The Department of Labor plans to provide a “fair measure” of guidance on its rule to amend the definition of fiduciary on retirement advice and is eager to hear from advisors and stakeholders about their concerns, Timothy Hauser of DOL’s Employee Benefits Security Administration said Tuesday.
“Any problems you’re wrestling with we’d love to hear from you,” said Hauser, EBSA’s deputy assistant secretary for program operations and one of the main architects of DOL’s conflicts of interest rule. “I’d much rather give advice out early then to have you build systems and then we say, ‘they don’t comply.’”
Hauser spoke Tuesday at the Investment Company Institute’s conference in Washington on assessing the policy and practical challenges of DOL’s rule.
Hauser said that while “a lot of issues and concerns” have been raised, “people aren’t ready to give us specific questions.” He told reporters after his remarks that the responses from advisors and stakeholders about the final rule “have been muted,” with the main concern voiced is “they need more time” to comply.
When asked on the sidelines of the conference in his talk with reporters if the compliance date would be extended, Hauser replied: “Never say never,” but firms and advisors and others need to comply under the current timeline.
“If we had all the answers right now, we couldn’t get it done by Jan. 2018,” said Anthony Palermo, vice president and senior operations relationship manager at American Funds.
The fiduciary rule itself becomes effective April 10, 2017, Hauser said, with “the full conditions of the exemptions” in effect in January 2018.
Hauser said that he expects DOL to issue Q&A guidance on a “rolling basis,” as it’s the “most efficient” means.

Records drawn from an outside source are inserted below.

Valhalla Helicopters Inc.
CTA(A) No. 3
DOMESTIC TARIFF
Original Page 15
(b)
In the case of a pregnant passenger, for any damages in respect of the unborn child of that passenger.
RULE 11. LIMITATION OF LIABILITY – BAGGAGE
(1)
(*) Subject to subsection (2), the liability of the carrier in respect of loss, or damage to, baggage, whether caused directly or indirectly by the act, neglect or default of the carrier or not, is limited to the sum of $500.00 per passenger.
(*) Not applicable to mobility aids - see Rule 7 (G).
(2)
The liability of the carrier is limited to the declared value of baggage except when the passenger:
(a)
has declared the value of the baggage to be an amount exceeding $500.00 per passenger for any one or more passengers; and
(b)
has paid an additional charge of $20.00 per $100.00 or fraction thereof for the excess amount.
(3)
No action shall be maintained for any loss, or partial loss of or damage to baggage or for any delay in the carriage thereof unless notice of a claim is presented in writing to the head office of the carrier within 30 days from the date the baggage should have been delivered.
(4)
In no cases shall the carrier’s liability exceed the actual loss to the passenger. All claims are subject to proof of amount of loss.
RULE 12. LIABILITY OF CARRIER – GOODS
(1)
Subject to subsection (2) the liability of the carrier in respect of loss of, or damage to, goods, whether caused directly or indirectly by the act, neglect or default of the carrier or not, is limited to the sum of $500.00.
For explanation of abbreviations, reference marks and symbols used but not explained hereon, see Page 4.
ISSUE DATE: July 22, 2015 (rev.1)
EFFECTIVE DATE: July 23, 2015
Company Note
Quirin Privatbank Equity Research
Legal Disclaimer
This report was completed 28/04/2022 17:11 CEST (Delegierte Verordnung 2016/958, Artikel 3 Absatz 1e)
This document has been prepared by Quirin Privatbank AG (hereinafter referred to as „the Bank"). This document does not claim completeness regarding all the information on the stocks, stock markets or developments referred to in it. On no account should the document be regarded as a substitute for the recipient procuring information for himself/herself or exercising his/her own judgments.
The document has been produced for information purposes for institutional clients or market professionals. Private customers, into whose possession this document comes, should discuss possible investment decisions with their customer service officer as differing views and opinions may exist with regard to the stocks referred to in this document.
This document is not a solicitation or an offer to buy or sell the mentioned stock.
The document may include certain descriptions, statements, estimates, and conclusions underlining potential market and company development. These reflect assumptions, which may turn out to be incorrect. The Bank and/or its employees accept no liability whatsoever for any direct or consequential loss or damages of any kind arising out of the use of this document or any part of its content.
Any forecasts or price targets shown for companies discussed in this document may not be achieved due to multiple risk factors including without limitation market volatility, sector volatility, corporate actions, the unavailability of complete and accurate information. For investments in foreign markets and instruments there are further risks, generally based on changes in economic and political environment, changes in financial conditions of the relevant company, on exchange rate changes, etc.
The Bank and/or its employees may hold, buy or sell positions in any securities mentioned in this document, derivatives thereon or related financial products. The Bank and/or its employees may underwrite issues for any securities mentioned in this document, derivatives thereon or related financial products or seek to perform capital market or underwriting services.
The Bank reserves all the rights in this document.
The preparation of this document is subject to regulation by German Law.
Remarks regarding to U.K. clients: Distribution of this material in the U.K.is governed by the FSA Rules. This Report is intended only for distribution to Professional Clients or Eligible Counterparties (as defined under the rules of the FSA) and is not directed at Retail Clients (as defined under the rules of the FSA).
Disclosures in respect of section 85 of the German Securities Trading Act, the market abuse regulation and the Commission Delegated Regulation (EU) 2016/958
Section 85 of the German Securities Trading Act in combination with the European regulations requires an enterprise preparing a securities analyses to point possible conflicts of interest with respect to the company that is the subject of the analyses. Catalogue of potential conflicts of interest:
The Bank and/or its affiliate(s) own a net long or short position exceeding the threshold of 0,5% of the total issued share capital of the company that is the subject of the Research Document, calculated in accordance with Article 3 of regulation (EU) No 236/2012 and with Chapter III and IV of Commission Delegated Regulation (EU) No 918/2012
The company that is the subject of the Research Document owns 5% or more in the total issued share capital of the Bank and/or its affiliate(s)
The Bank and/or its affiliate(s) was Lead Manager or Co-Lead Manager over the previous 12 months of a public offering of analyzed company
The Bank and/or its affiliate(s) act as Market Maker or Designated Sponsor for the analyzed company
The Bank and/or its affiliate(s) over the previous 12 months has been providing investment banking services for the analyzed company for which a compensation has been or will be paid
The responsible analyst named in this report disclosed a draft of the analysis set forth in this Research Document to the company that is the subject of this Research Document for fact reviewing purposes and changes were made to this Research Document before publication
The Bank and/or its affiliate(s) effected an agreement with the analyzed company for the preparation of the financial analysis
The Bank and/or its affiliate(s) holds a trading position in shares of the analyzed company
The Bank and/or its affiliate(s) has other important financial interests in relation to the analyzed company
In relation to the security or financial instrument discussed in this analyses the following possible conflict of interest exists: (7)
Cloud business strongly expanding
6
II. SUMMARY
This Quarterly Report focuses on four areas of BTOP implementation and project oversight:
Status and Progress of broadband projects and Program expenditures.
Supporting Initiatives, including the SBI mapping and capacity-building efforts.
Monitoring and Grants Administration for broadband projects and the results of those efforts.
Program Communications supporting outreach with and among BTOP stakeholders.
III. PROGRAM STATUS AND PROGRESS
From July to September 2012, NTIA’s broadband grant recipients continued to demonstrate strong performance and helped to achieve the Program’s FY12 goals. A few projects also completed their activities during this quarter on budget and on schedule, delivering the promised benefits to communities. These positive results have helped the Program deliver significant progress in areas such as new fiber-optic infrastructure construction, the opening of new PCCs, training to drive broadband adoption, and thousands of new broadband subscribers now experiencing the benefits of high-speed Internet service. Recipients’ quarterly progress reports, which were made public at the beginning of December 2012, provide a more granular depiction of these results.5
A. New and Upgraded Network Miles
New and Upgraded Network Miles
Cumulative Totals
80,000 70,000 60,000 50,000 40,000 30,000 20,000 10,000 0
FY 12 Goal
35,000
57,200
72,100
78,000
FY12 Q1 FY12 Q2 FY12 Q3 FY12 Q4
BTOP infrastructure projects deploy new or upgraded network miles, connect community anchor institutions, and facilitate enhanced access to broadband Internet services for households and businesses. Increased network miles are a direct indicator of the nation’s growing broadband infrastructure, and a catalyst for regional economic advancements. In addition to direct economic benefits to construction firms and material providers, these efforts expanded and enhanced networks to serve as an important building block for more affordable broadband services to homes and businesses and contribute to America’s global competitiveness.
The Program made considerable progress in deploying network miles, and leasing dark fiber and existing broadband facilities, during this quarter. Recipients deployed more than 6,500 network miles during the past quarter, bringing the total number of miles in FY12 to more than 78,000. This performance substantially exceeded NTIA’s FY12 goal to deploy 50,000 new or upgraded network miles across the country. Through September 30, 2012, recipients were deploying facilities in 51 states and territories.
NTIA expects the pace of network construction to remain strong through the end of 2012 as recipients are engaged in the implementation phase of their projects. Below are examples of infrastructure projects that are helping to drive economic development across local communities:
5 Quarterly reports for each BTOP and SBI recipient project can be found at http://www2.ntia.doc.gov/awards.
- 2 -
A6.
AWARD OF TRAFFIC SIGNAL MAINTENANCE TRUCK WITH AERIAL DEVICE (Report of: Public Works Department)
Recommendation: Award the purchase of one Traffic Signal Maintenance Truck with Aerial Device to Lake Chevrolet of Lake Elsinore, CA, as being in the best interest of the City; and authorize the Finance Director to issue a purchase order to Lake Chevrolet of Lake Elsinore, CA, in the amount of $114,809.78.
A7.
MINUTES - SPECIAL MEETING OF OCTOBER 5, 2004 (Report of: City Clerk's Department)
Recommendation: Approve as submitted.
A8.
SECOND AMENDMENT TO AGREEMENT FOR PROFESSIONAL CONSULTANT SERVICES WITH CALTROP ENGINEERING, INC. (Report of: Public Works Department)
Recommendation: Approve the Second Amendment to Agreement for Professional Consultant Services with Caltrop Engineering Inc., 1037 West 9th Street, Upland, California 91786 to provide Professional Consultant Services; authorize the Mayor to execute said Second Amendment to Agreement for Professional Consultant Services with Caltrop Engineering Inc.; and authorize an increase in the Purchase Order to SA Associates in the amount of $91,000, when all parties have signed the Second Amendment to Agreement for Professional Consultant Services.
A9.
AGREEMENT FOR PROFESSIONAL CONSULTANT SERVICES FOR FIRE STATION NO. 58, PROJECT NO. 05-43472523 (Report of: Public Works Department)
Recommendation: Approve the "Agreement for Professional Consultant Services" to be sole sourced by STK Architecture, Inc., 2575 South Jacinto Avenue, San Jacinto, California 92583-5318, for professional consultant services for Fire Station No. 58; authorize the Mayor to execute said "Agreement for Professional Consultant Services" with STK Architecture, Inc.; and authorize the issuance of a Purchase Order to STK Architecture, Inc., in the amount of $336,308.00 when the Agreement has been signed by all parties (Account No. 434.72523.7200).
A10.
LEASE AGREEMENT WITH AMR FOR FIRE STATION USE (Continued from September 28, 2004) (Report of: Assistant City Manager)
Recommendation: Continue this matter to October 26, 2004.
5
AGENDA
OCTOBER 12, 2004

However, he noted that DOL would like to hear from “a fair number of people” about their concerns before issuing such guidance. “I’d encourage you to reach out. You can call or write, it doesn’t have to be formal.”
As to enforcing the rule, Hauser said that in the “near term, which I would view extending to January 2018, the goal is to assist and facilitate compliance” with the rule, “not finding litigation targets.”